Task brief
The required output is the line that contains "node forum.js 4001" plus every line after it in the listing below, copied exactly as it appears.

Stored data
___
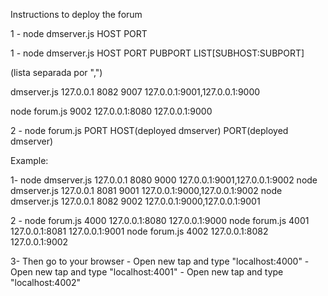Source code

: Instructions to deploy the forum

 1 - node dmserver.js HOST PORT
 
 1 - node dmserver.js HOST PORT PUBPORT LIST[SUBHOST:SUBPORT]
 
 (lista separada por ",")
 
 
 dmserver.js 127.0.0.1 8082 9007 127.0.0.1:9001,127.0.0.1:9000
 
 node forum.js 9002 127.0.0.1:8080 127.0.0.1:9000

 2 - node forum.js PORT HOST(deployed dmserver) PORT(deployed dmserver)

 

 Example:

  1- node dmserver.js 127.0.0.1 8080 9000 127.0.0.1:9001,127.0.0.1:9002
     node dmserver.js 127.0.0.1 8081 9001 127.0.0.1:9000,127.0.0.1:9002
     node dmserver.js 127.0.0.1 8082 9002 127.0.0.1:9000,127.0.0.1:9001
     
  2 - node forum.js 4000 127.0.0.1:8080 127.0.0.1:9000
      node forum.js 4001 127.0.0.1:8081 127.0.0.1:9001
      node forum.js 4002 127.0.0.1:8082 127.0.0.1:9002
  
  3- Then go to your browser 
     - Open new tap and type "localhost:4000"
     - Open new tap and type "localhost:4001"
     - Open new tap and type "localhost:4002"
___
Result of this exercise
      node forum.js 4001 127.0.0.1:8081 127.0.0.1:9001
      node forum.js 4002 127.0.0.1:8082 127.0.0.1:9002
  
  3- Then go to your browser 
     - Open new tap and type "localhost:4000"
     - Open new tap and type "localhost:4001"
     - Open new tap and type "localhost:4002"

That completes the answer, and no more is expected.